╭──
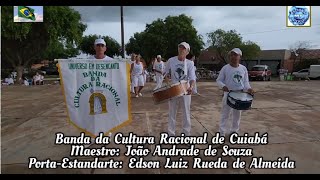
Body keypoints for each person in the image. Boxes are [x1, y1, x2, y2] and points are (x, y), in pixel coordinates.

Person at [216, 48, 254, 138]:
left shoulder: (243, 69)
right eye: (232, 55)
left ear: (240, 57)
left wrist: (249, 89)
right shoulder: (225, 68)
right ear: (230, 56)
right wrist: (223, 86)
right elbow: (219, 80)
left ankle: (234, 132)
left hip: (240, 95)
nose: (234, 57)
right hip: (228, 94)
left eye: (236, 55)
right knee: (225, 115)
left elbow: (245, 83)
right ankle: (221, 134)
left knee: (237, 115)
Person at [163, 42, 196, 136]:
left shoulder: (190, 63)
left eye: (184, 48)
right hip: (173, 88)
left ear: (187, 52)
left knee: (186, 113)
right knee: (172, 112)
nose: (181, 49)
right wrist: (167, 80)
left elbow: (192, 78)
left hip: (185, 89)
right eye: (180, 47)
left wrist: (191, 87)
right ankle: (171, 134)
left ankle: (186, 134)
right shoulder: (171, 60)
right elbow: (165, 73)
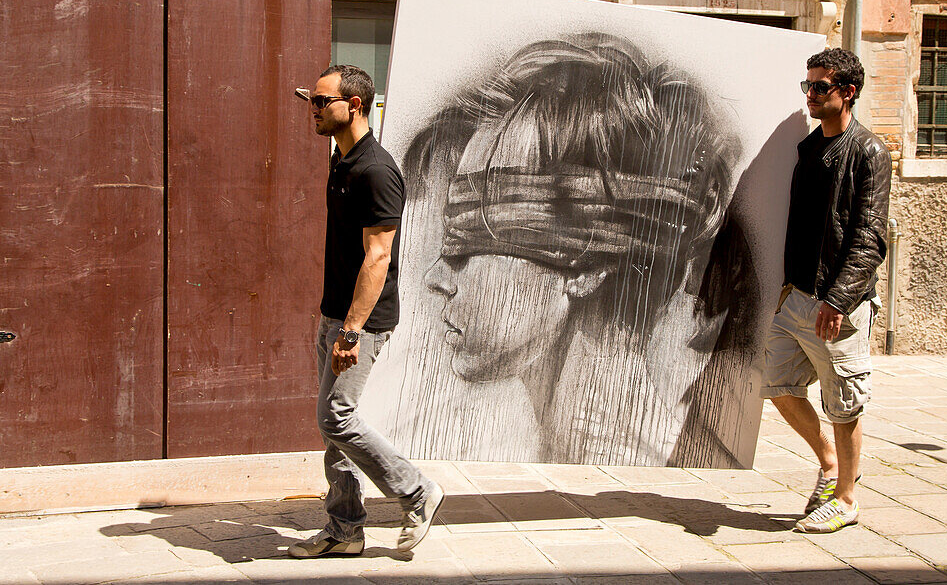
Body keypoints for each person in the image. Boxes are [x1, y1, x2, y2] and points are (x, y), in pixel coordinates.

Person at [406, 34, 758, 465]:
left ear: (587, 264)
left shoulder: (642, 470)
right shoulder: (585, 452)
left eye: (469, 241)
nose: (437, 278)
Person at [288, 64, 443, 557]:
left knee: (336, 416)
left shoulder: (376, 170)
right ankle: (344, 529)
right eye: (309, 100)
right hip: (334, 312)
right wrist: (335, 322)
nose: (311, 109)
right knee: (332, 425)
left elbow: (379, 256)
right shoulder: (342, 159)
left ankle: (416, 491)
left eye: (320, 101)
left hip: (361, 321)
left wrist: (350, 332)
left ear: (353, 106)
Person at [760, 47, 891, 534]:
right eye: (807, 86)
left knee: (844, 400)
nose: (810, 95)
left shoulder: (868, 152)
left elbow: (869, 236)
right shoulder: (810, 149)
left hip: (840, 302)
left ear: (848, 92)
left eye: (820, 87)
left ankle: (847, 499)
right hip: (795, 295)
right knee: (771, 381)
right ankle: (831, 463)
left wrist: (840, 298)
╰──
> AIM OF THE TASK: Omit the images; transcribe the listing verbatim.

> SOLUTION:
Body keypoints for each person in the image. Boxes are [x1, y1, x2, y2] and points are (x, y), in pixel coordinates.

Person at [216, 48, 254, 138]:
left shoulder: (243, 69)
right eye: (232, 55)
left ear: (240, 57)
left wrist: (249, 89)
right shoulder: (225, 68)
right ear: (230, 56)
right wrist: (223, 86)
right elbow: (219, 80)
left ankle: (234, 132)
left hip: (240, 95)
nose: (234, 57)
right hip: (228, 94)
left eye: (236, 55)
right knee: (225, 115)
left elbow: (245, 83)
right ankle: (221, 134)
left knee: (237, 115)
Person at [163, 42, 196, 136]:
left shoulder: (190, 63)
left eye: (184, 48)
right hip: (173, 88)
left ear: (187, 52)
left knee: (186, 113)
right knee: (172, 112)
nose: (181, 49)
right wrist: (167, 80)
left elbow: (192, 78)
left hip: (185, 89)
right eye: (180, 47)
left wrist: (191, 87)
right ankle: (171, 134)
left ankle: (186, 134)
right shoulder: (171, 60)
right elbow: (165, 73)
Body keypoints for each person in the image. Boxes are [x1, y1, x2, y2] and points are (x, y), in pixel coordinates.

Person at [406, 34, 758, 465]:
left ear: (587, 264)
left shoulder: (642, 470)
right shoulder: (585, 452)
left eye: (469, 241)
nose: (437, 278)
Person at [288, 64, 443, 557]:
left knee: (336, 416)
left shoulder: (376, 170)
right ankle: (344, 529)
right eye: (309, 100)
right hip: (334, 312)
right wrist: (335, 322)
nose: (311, 109)
right knee: (332, 425)
left elbow: (379, 256)
right shoulder: (342, 159)
left ankle: (416, 491)
left eye: (320, 101)
left hip: (361, 321)
left wrist: (350, 332)
left ear: (353, 106)
Person at [760, 47, 891, 534]:
right eye: (807, 86)
left knee: (844, 400)
nose: (810, 95)
left shoulder: (868, 152)
left elbow: (869, 236)
right shoulder: (810, 149)
left hip: (840, 302)
left ear: (848, 92)
left eye: (820, 87)
left ankle: (847, 499)
right hip: (795, 295)
right knee: (771, 381)
right ankle: (831, 463)
left wrist: (840, 298)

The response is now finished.